My Lords, we cannot support any proposal that the Old City alone should be internationalised. Such a suggestion would be entirely contrary to the 1947 recommendations of the United Nations and is not in line with the terms of reference given to the Conciliation Commission by the General Assembly of the United Nations in December, 1948. Apart from the practical difficulties involved in establishing a special international régime for an area which depends upon the larger part of the City—the New City—for essential supplies, it would be manifestly unjust to imply that the Arab part of the City required United Nations administration while the New City did not.

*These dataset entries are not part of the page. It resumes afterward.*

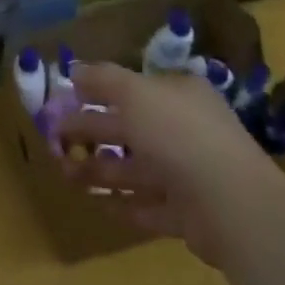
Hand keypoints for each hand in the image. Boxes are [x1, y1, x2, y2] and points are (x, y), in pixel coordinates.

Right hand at [56, 62, 284, 266]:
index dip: (96, 91)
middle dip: (89, 132)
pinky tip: (97, 204)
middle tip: (53, 138)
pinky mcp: (188, 215)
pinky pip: (148, 206)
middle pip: (128, 128)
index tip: (63, 99)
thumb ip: (102, 79)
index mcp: (178, 95)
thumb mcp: (134, 92)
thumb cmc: (178, 134)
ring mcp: (189, 175)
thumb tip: (74, 69)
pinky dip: (123, 204)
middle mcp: (185, 130)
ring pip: (135, 169)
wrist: (232, 206)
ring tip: (64, 173)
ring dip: (98, 169)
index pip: (132, 88)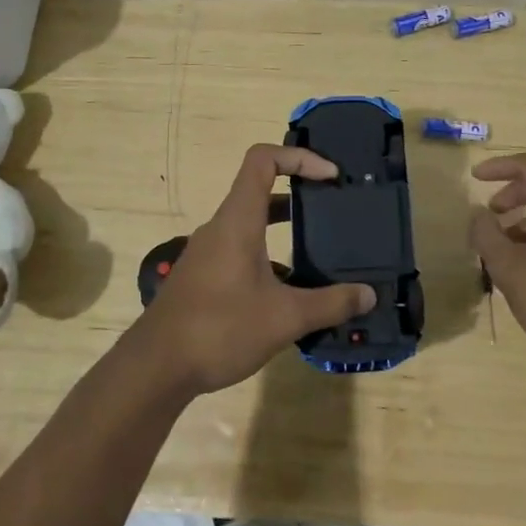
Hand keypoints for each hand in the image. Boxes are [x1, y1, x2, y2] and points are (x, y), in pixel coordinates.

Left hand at [135, 145, 375, 396]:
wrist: (155, 368)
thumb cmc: (219, 329)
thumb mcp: (284, 318)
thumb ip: (330, 304)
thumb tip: (369, 295)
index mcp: (238, 221)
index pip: (263, 160)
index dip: (299, 157)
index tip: (330, 177)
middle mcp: (221, 227)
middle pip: (260, 190)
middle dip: (300, 194)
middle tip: (333, 209)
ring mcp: (208, 252)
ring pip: (251, 223)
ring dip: (284, 228)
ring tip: (320, 249)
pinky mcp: (204, 276)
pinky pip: (241, 249)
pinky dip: (269, 255)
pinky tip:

As I have said, His Majesty's Government were originally responsible for introducing into the United Nations the resolution which gave birth to the Conciliation Commission. We feel confident that, in guiding the parties to a settlement of their differences, the Commission will bear in mind the interest of the nations in the future status of Jerusalem and the world wide concern for the suitable protection of the Holy Places and free access to them. Therefore I think the Archbishop will realise that, while I, on behalf of His Majesty's Government, have indicated complete sympathy with the point of view which he has put forward, circumstances make it impossible for me to say more at the present time than I have in fact said.

4.47 p.m.

THE LORD ARCHBISHOP OF YORK

My Lords, I rise to thank the noble and learned Viscount for his reply—a reply which I found most satisfactory and a most definite expression of policy. The noble and learned Viscount may be quite certain that millions of Christians throughout the world will warmly and wholeheartedly support that policy. I ask permission to withdraw the Motion.

Motion for Papers, by leave, withdrawn.